One of impressionist painter Jean Renoir's favorite techniques was to dilute oil paint with linseed oil and turpentine so that it ran down the canvas. He called it "juice."
These days linseed — what we call flaxseed — is having a renaissance moment as a food and oil that leads to better health.
The benefits of flaxseed (always use the ground variety, not whole) include delivering a substantial amount of vitamin B1/thiamine as well as some B2, B3, B5, B6, folate (B9) and choline.
In addition, every tablespoon of ground flaxseed contains almost 2 grams of fiber and 1.6 grams of omega-3 ALA fatty acid (which can ease symptoms of diabetic neuropathy).
One of flaxseed's great assets is that it contains up to 800 times more lignans, a form of polyphenol, than other plant foods.
The lignans and other nutrients in flaxseed are associated with a reduction in risk of cardiovascular disease, the slowing of prostate tumor growth, tamping down your stress response, and quelling inflammation.

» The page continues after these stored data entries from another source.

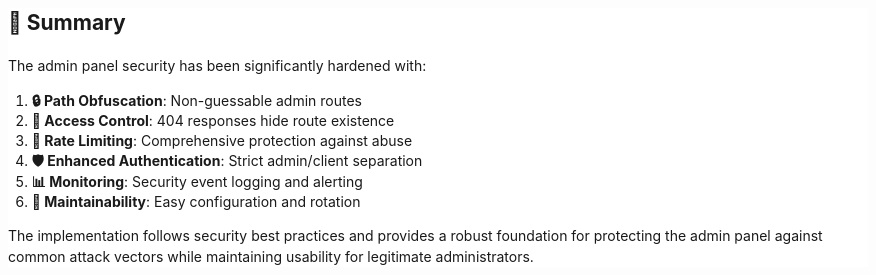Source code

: ## 🎉 Summary

The admin panel security has been significantly hardened with:

1. **🔒 Path Obfuscation**: Non-guessable admin routes
2. **🚫 Access Control**: 404 responses hide route existence
3. **🚦 Rate Limiting**: Comprehensive protection against abuse
4. **🛡️ Enhanced Authentication**: Strict admin/client separation
5. **📊 Monitoring**: Security event logging and alerting
6. **🔧 Maintainability**: Easy configuration and rotation

The implementation follows security best practices and provides a robust foundation for protecting the admin panel against common attack vectors while maintaining usability for legitimate administrators.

What about flaxseed oil? The oil is a great source of ALA, but it becomes rancid easily (store in the fridge no more than six to eight weeks). And it does not contain the lignans, fiber, or protein of the ground seeds.
So how do you get this power-packed seed into your diet? Grind the seeds in a coffee grinder as needed; aim for eating 2-3 tablespoons a day. They add flavor and texture to salads, soups, and cereals, as well as steamed veggies, broiled fish, and smoothies.